Review for The Strangers
James and Kristen arrive at James' family country house in the middle of nowhere a stranger knocks at the door, this starts off the terror by three masked intruders for reasons that aew never really explained other than that they were home. What follows is simply a home invasion horror film that amps up the tension, but really ends before it ever got started.
I am going to start with the positives in that for a first time Director Bryan Bertino certainly knows how to create a tense atmosphere. As the film starts, it taps into the fears we all have of what we would do if we were in the middle of nowhere and being terrorised. This effect created with great sound work and editing and for the most part the acting of Liv Tyler and Scott Speedman as the couple is great.
However, that is all you can really say about the film. The three 'Strangers' a masked man and two masked women pop up here and there with no rhyme or reason and at times I wasn't sure whether they were supernatural or real and that doesn't help this film. At times I was genuinely scared by the jumpcuts and sound design and at other times I was simply playing 'Where's Wally' with the three Strangers and trying to spot where they would appear next. The film falls apart by the ending and then just ends with one of the most bizarre endings ever.
I think the thing that I didn't enjoy about the film is the fact that there does not appear to be any reason for it. The characters simply state that they were terrorising them because 'They are home'. For some, the random, unmotivated nature of the violence could make this worse, but for me I wanted a reason and the lack of any interaction with The Strangers meant I didn't care by the end. This is a shame as I felt the film started really well and if Bertino had just added a little back story or gave the characters more... well character... then it would have been a much more enjoyable film to watch.

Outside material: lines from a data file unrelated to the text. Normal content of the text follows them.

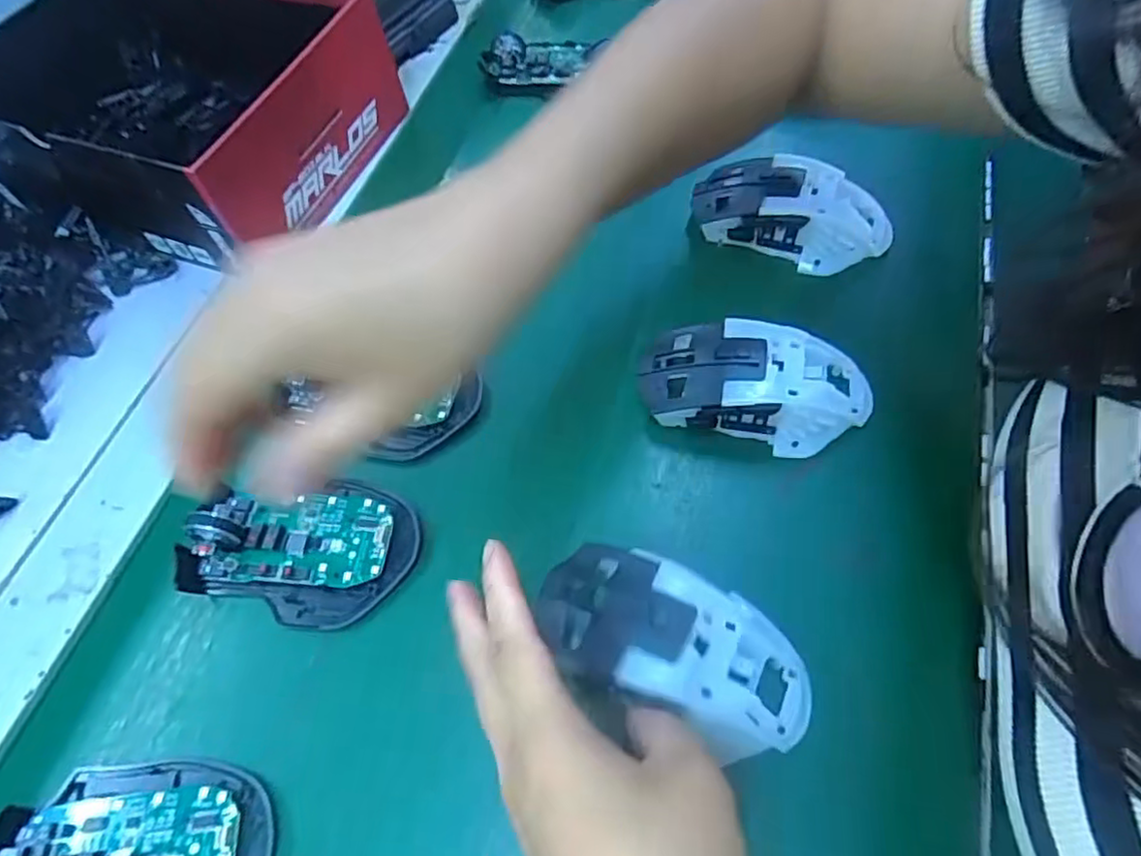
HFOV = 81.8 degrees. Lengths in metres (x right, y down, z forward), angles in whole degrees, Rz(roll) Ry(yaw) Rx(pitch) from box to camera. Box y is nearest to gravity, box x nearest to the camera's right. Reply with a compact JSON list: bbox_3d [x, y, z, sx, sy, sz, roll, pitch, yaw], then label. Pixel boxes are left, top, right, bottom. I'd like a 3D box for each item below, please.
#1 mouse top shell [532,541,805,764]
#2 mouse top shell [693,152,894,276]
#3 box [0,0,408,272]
[{"bbox_3d":[0.041,0.090,0.268,0.115,0.030,0.067,24,65,15],"label":"mouse top shell"},{"bbox_3d":[0.133,-0.126,0.400,0.112,0.049,0.053,21,64,14],"label":"mouse top shell"},{"bbox_3d":[-0.272,-0.232,0.454,0.250,0.083,0.204,16,63,11],"label":"box"}]

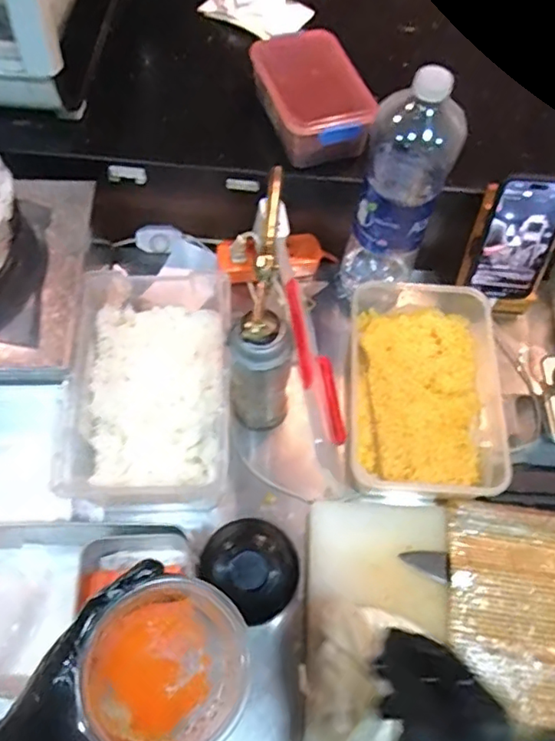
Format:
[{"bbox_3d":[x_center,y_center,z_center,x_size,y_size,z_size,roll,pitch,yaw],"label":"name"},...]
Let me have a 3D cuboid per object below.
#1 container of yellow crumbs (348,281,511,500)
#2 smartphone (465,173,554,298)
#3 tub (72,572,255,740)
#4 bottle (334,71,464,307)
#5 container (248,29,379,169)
[{"bbox_3d":[0.166,0.011,0.686,0.168,0.058,0.280,4,62,0],"label":"container of yellow crumbs"},{"bbox_3d":[0.282,-0.152,0.673,0.082,0.155,0.008,6,46,2],"label":"smartphone"},{"bbox_3d":[-0.068,0.198,0.385,0.103,0.058,0.102,1,62,-2],"label":"tub"},{"bbox_3d":[0.129,-0.181,0.647,0.090,0.313,0.074,18,63,7],"label":"bottle"},{"bbox_3d":[0.042,-0.311,0.676,0.107,0.072,0.170,-20,65,-12],"label":"container"}]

I say this often, but there is nothing worse than a bad film which is full of extras. It feels like a chore to get through and that is definitely the case with this. An almost hour long interview with Director/Writer Bryan Bertino is great if you are a fan of the film or on how he got to make a film, but for the average viewer this was very dull. The interview with Kevin Greutert (who also edited most of the Saw films) is good if you want a look at the editing process. He certainly enjoys his work and it is surprising the number of films he has worked on. It is true that his work in this film is fabulous in creating and building the tension.
Interviews with Liv Tyler and also Laura Margolis are fine and they clearly enjoyed the film and the production of the film, though at times I am convinced they were both talking about a different film.
Element of Terror and Strangers at the Door are two archive featurettes looking at the making of the film. These are fine in general and show how the film was made and do not outstay their welcome.
Five minutes of Deleted Scenes don't add much and I can understand why these two scenes were deleted. It is odd that they don't include whatever they added into the 'extended' version which apart from the obvious change to the ending I could not see what they were. This extended cut is better in some respects, but only adds a whopping two minutes and forty seconds to the run time and makes you wonder why they bothered?
The Strangers is not necessarily a bad film, just not a film that I would expect to get a Blu-ray release packed with Special Features. There clearly are fans of the film (with a sequel created almost a decade after this one) and if you are fan of this taut, terror-based horror then you may enjoy it. I found that the lack of humanity in any of the characters meant that by the end I didn't know who anyone was and had no real care for their fate either. The 'Inspired' tagline can be taken as simply that home invasions happen and this film is based on that fact which is little lame and this will no doubt be a film that I will be a stranger to in the future.